Raised in Uganda, Kenya and the UK, I studied postgraduate law at BPP University and received a bachelor’s degree in history at the University of London. When I boarded a British Airways flight to Tokyo back in 2006, I had one plan in mind: to spend a year in Ibaraki Prefecture as an assistant language teacher (ALT) on the Japan Exchange and Teaching Programme (JET Programme), and then return to the UK.
JET Programme participants are recruited globally by the government of Japan and employed as English teachers in the grammar school system, or as international relations liaisons in prefectural governments around the country.
Fifteen years later I’m still in Japan. I’m no longer an ALT. Rather, I’ve carved out a career as a content creator and an innovation consultant. I wear a number of hats as a content creator in the private and public sectors, as well as in academia: journalist, copywriter, editor and brand communicator.
As a consultant, I work on open innovation projects, enabling collaboration between firms, venture capitalists and start-ups or creatives by matching programmes and creative events. That’s in addition to producing grassroots community platforms that bring together global creatives from various fields.
The upshot is that thoughts of returning to the UK seem far away, unless I can somehow close the circle by finding a way to connect my network in Japan to the UK. I worked in the UK Crown Prosecution Service as a clerical assistant, back when I had dreams of becoming a lawyer in London.
I was an ALT for four years in two middle and two elementary schools in Itako City, Ibaraki Prefecture. My next step after the JET Programme was back in 2010. It was then that I transitioned to a new position at the World Intellectual Property Organisation (WIPO), a specialised agency of the United Nations.
WIPO, which is headquartered in Geneva, Switzerland, manages global intellectual property (IP) treaties that cover international patents, copy- rights and trademarks. As it turned out, the agency’s office in Tokyo was looking for a researcher and writer. Two and a half years later, my colleagues and I published more than 200 articles on their website, called IP Advantage, which shows how entrepreneurs use IP in their business strategy.

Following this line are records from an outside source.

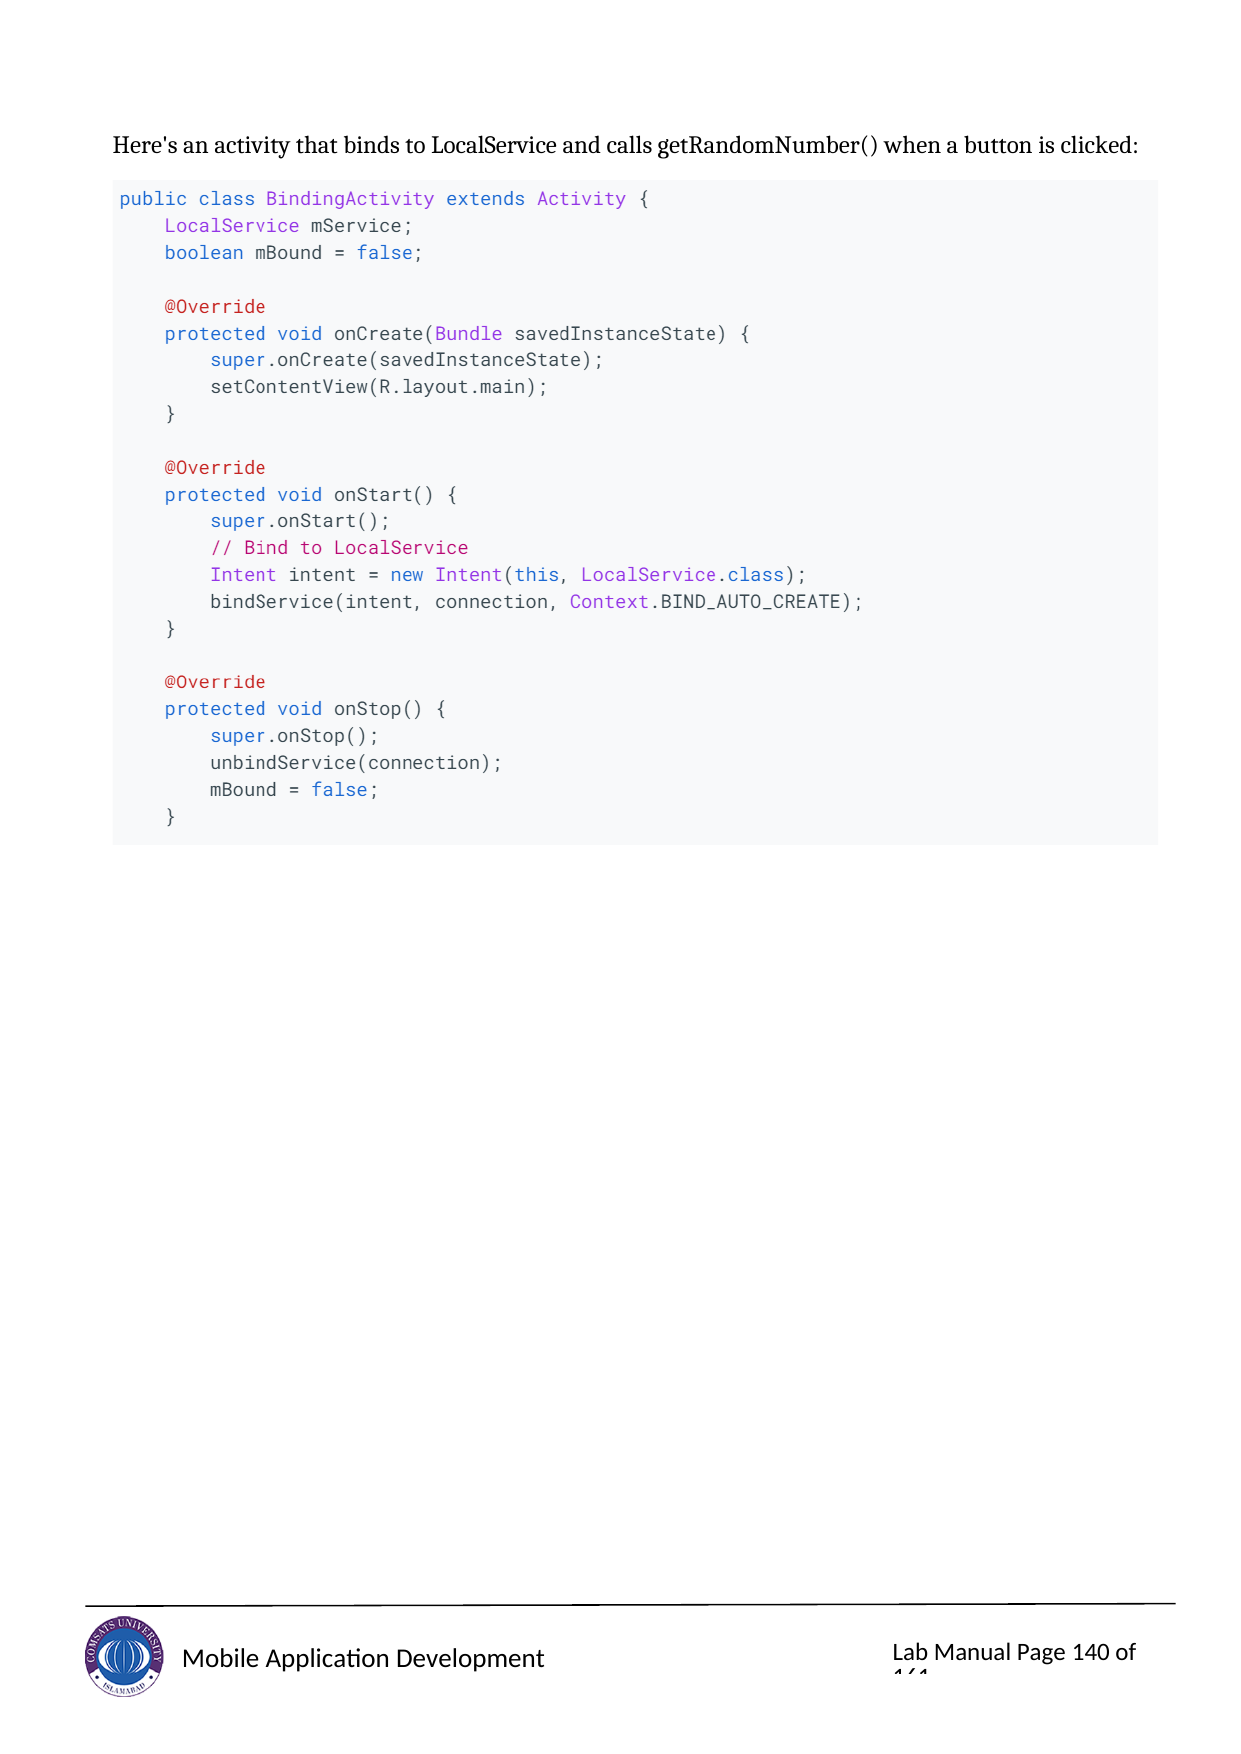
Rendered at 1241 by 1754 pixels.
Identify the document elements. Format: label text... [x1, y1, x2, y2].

picture [85, 1616, 165, 1697]
picture [112, 180, 1159, 845]
text Here's an activity that binds to LocalService and calls getRandomNumber() when a button is clicked: [112, 131, 1152, 160]
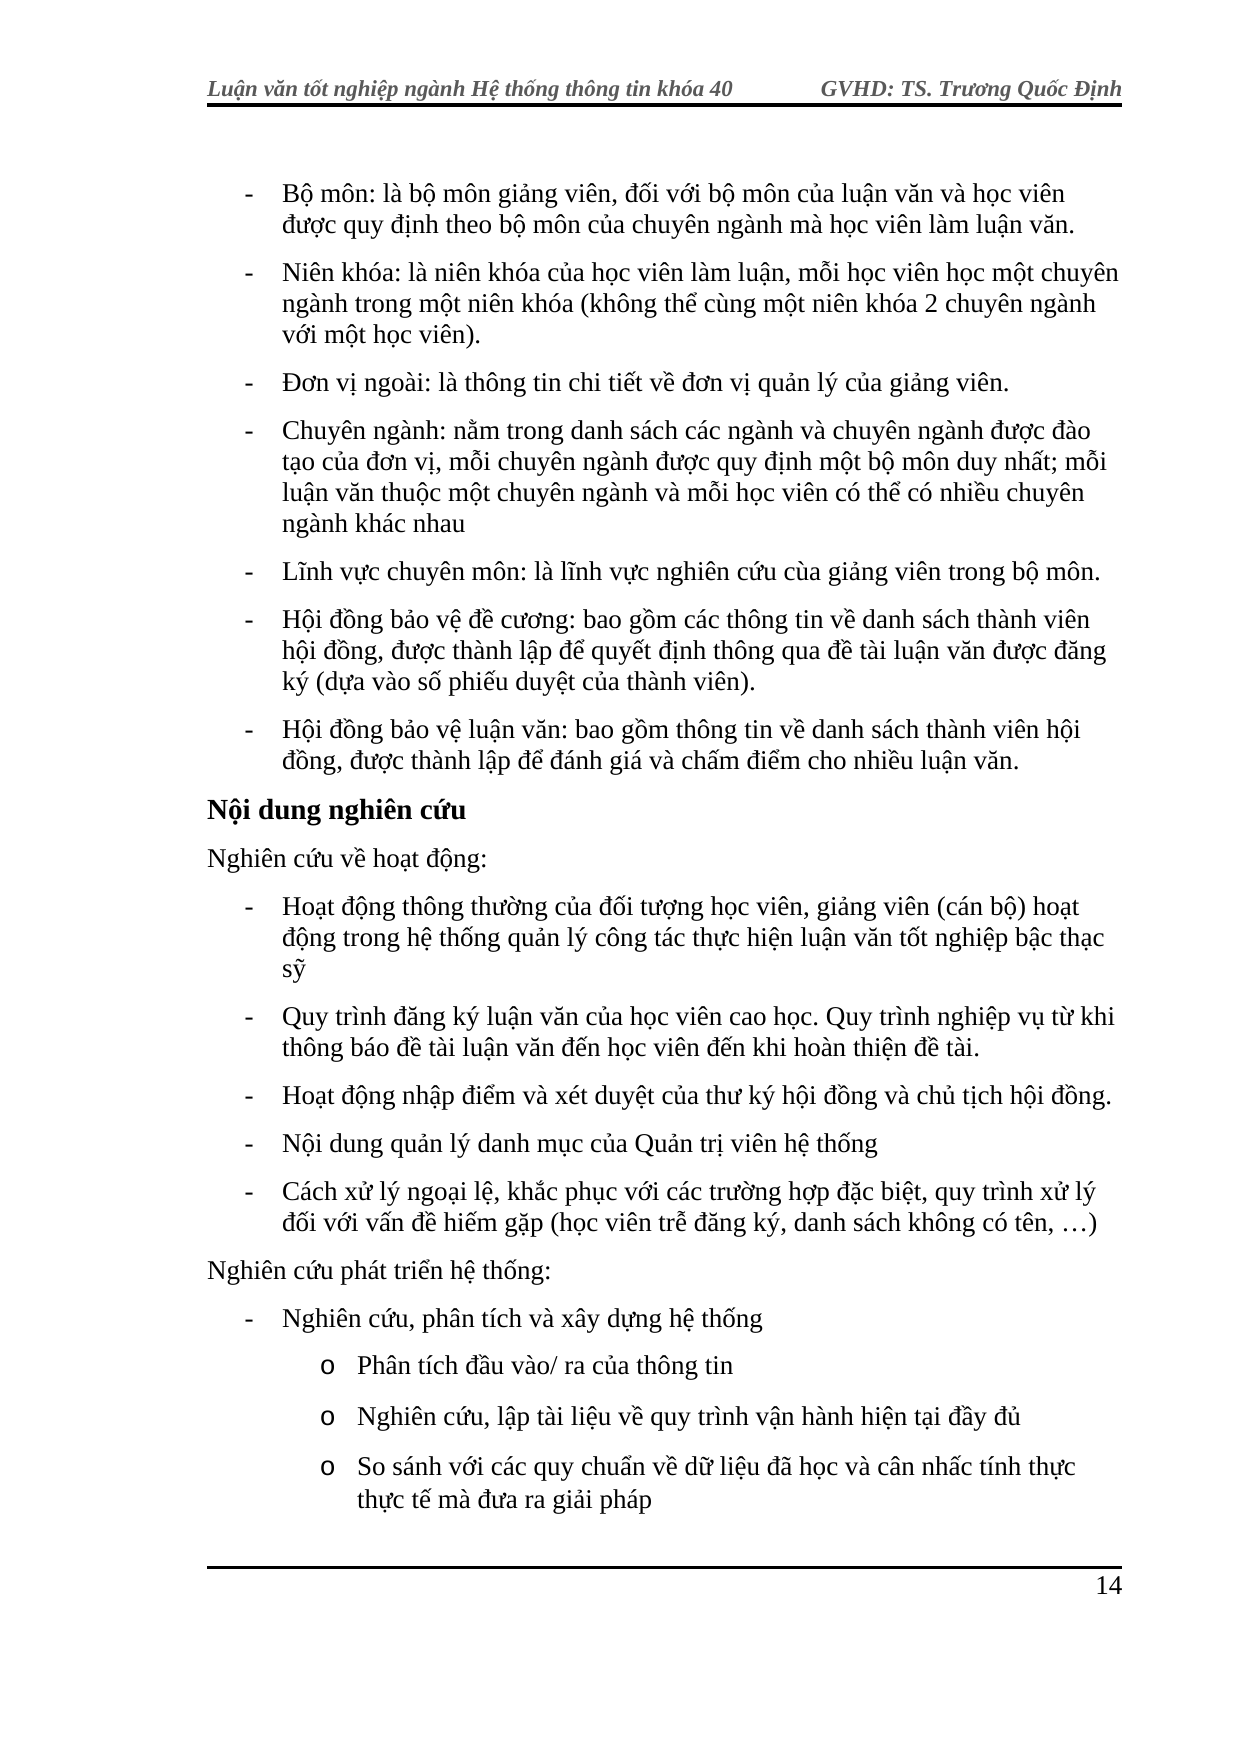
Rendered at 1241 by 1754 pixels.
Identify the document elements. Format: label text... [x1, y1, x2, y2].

list Hoạt động nhập điểm và xét duyệt của thư ký hội đồng và chủ tịch hội đồng. [244, 1079, 1122, 1110]
list Hội đồng bảo vệ luận văn: bao gồm thông tin về danh sách thành viên hội đồng, được thành lập để đánh giá và chấm điểm cho nhiều luận văn. [244, 713, 1122, 776]
list Hoạt động thông thường của đối tượng học viên, giảng viên (cán bộ) hoạt động trong hệ thống quản lý công tác thực hiện luận văn tốt nghiệp bậc thạc sỹ [244, 890, 1122, 984]
list Chuyên ngành: nằm trong danh sách các ngành và chuyên ngành được đào tạo của đơn vị, mỗi chuyên ngành được quy định một bộ môn duy nhất; mỗi luận văn thuộc một chuyên ngành và mỗi học viên có thể có nhiều chuyên ngành khác nhau [244, 414, 1122, 539]
list Cách xử lý ngoại lệ, khắc phục với các trường hợp đặc biệt, quy trình xử lý đối với vấn đề hiếm gặp (học viên trễ đăng ký, danh sách không có tên, …) [244, 1175, 1122, 1237]
list Quy trình đăng ký luận văn của học viên cao học. Quy trình nghiệp vụ từ khi thông báo đề tài luận văn đến học viên đến khi hoàn thiện đề tài. [244, 1000, 1122, 1063]
list Phân tích đầu vào/ ra của thông tin [319, 1349, 1122, 1383]
list So sánh với các quy chuẩn về dữ liệu đã học và cân nhấc tính thực thực tế mà đưa ra giải pháp [319, 1450, 1122, 1514]
list Lĩnh vực chuyên môn: là lĩnh vực nghiên cứu cùa giảng viên trong bộ môn. [244, 555, 1122, 586]
list Bộ môn: là bộ môn giảng viên, đối với bộ môn của luận văn và học viên được quy định theo bộ môn của chuyên ngành mà học viên làm luận văn. [244, 177, 1122, 239]
list Đơn vị ngoài: là thông tin chi tiết về đơn vị quản lý của giảng viên. [244, 366, 1122, 397]
list Nội dung quản lý danh mục của Quản trị viên hệ thống [244, 1127, 1122, 1158]
list Niên khóa: là niên khóa của học viên làm luận, mỗi học viên học một chuyên ngành trong một niên khóa (không thể cùng một niên khóa 2 chuyên ngành với một học viên). [244, 256, 1122, 349]
subtitle Nội dung nghiên cứu [207, 792, 1122, 826]
list Nghiên cứu, lập tài liệu về quy trình vận hành hiện tại đầy đủ [319, 1399, 1122, 1433]
list Hội đồng bảo vệ đề cương: bao gồm các thông tin về danh sách thành viên hội đồng, được thành lập để quyết định thông qua đề tài luận văn được đăng ký (dựa vào số phiếu duyệt của thành viên). [244, 603, 1122, 697]
text Nghiên cứu về hoạt động: [207, 842, 1122, 873]
text Nghiên cứu phát triển hệ thống: [207, 1254, 1122, 1285]
list Nghiên cứu, phân tích và xây dựng hệ thống [244, 1302, 1122, 1333]
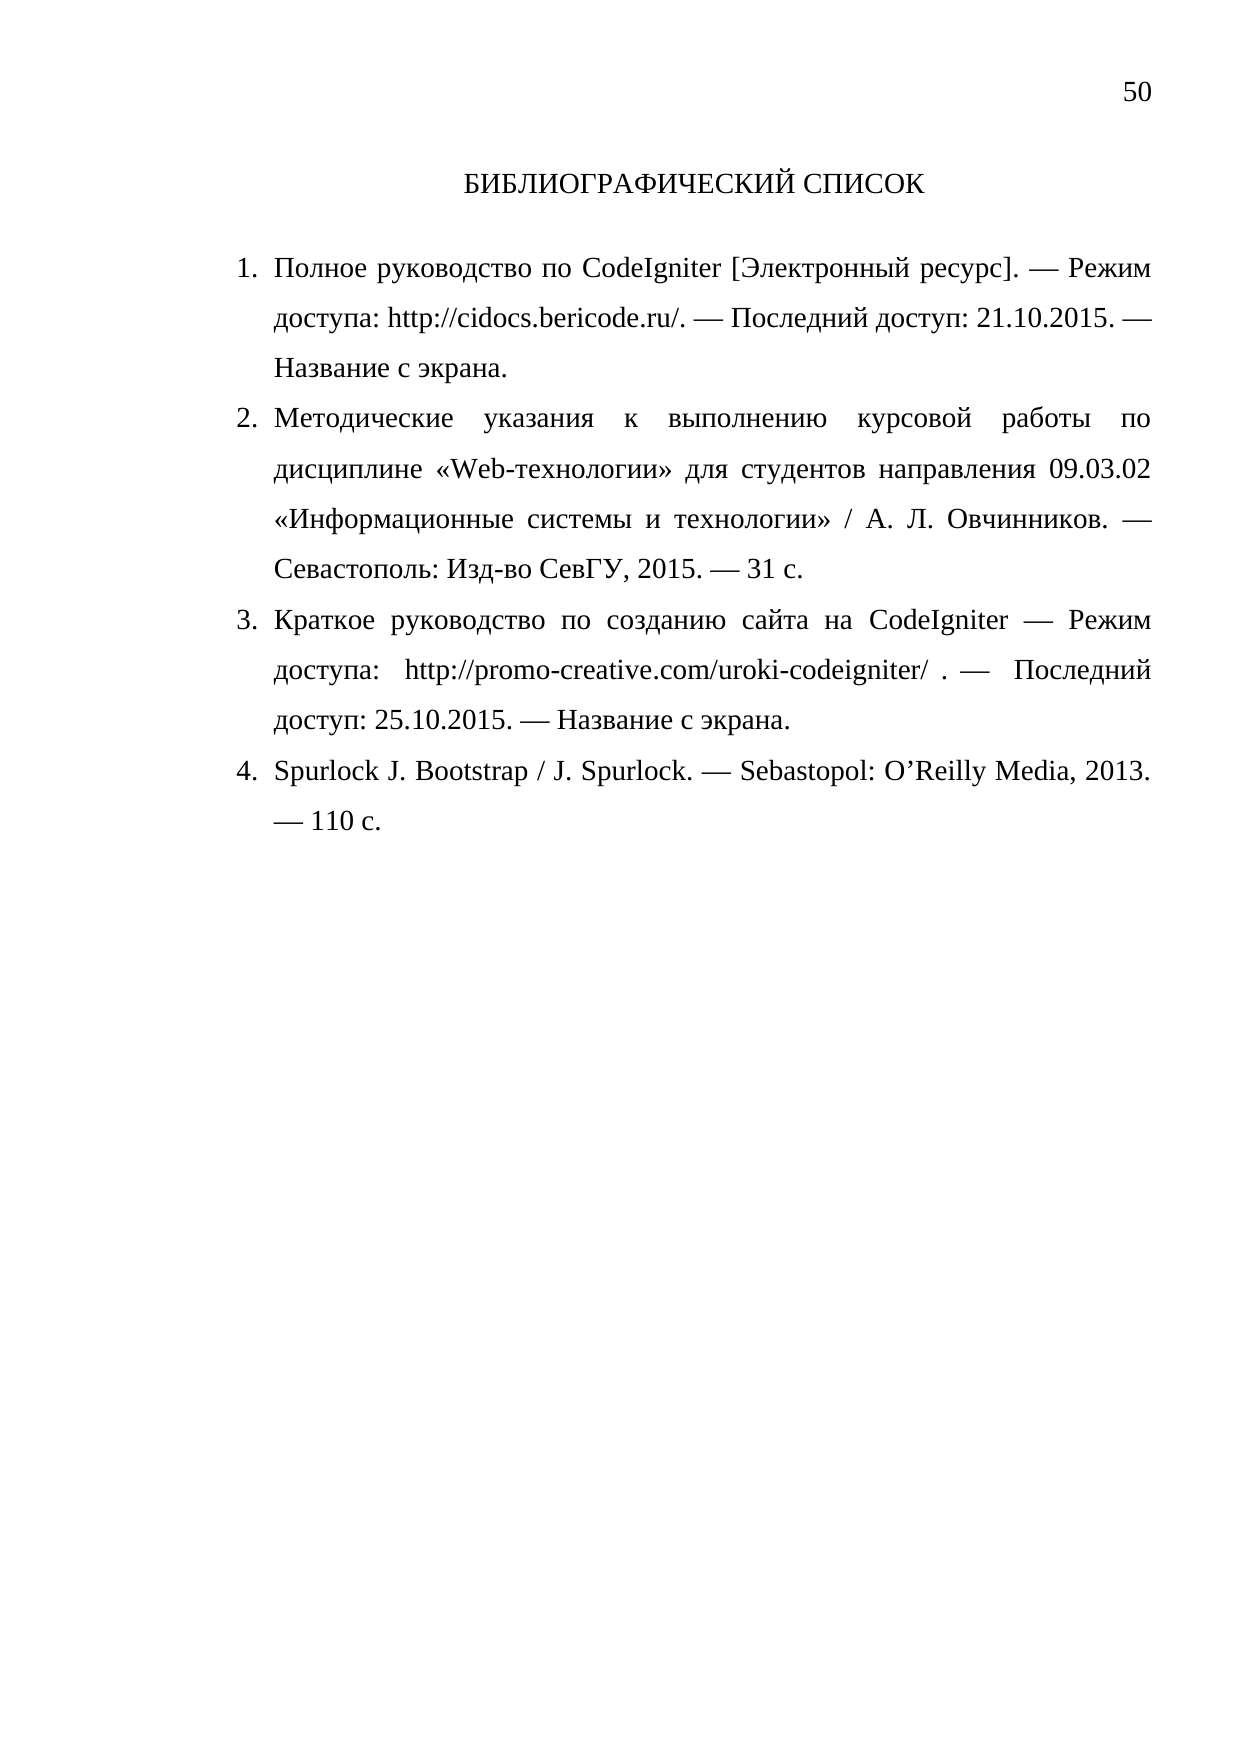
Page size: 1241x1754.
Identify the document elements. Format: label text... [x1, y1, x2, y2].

list Полное руководство по CodeIgniter [Электронный ресурс]. — Режим доступа: http://cidocs.bericode.ru/. — Последний доступ: 21.10.2015. — Название с экрана. [236, 250, 1152, 384]
list Spurlock J. Bootstrap / J. Spurlock. — Sebastopol: O’Reilly Media, 2013. — 110 с. [236, 753, 1152, 837]
subtitle БИБЛИОГРАФИЧЕСКИЙ СПИСОК [177, 166, 1152, 199]
list Краткое руководство по созданию сайта на CodeIgniter — Режим доступа: http://promo-creative.com/uroki-codeigniter/ . — Последний доступ: 25.10.2015. — Название с экрана. [236, 602, 1152, 736]
list Методические указания к выполнению курсовой работы по дисциплине «Web-технологии» для студентов направления 09.03.02 «Информационные системы и технологии» / А. Л. Овчинников. — Севастополь: Изд-во СевГУ, 2015. — 31 с. [236, 401, 1152, 585]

When that project ended, I started freelancing as a writer but, having no idea what freelancing entailed, I reached into my list of contacts and asked for help. It was then that someone I had met—a director of a British firm in Japan—recommended that I contact Simon Farrell, who is the co-founder of Custom Media, publisher of BCCJ ACUMEN.
In the same period, I reached out to the British Chamber of Commerce in Japan (BCCJ) to see if they could help, and they could. In particular, Lori Henderson, the executive director of the BCCJ, got back to me and recommended possible steps forward.
My first freelancing gig was for BCCJ ACUMEN and The ACCJ Journal, the monthly business publication of the American Chamber of Commerce in Japan (ACCJ), at the time published by Custom Media. And when the editor-in-chief at Custom Media took maternity leave, I joined the company to cover her.
I have since co-authored Startup Guide: Tokyo, a book that shares insights into the start-up and venture capital scene in Tokyo. I’ve consulted for a Japanese open innovation firm, and worked in the public relations office of the Kavli Institute for the Physics and Mathematics of the Universe, an institute of The University of Tokyo.
I’ve also co-founded and co-produced two grassroots communities: Millennials of Tokyo and Glug Tokyo. Both are platforms that, through casual networking, connect people from diverse areas, including corporate venturing; start-ups; science, technology, engineering, mathematics (STEM) fields; academia; and creatives.
Recently, I covered the Tokyo 2020 Olympics as a Tokyo-based correspondent for a UK national newspaper, The Independent. In addition, I write for the New York-based Global Finance magazine, sharing features and news items related to Japan’s financial sector.
Looking back, I’m glad I chose to launch my professional life here. While not all of it has been smooth sailing—working across disparate industries can be inspiring, but also challenging—it has allowed me to follow a number of passions: writing, STEM, creativity and innovation.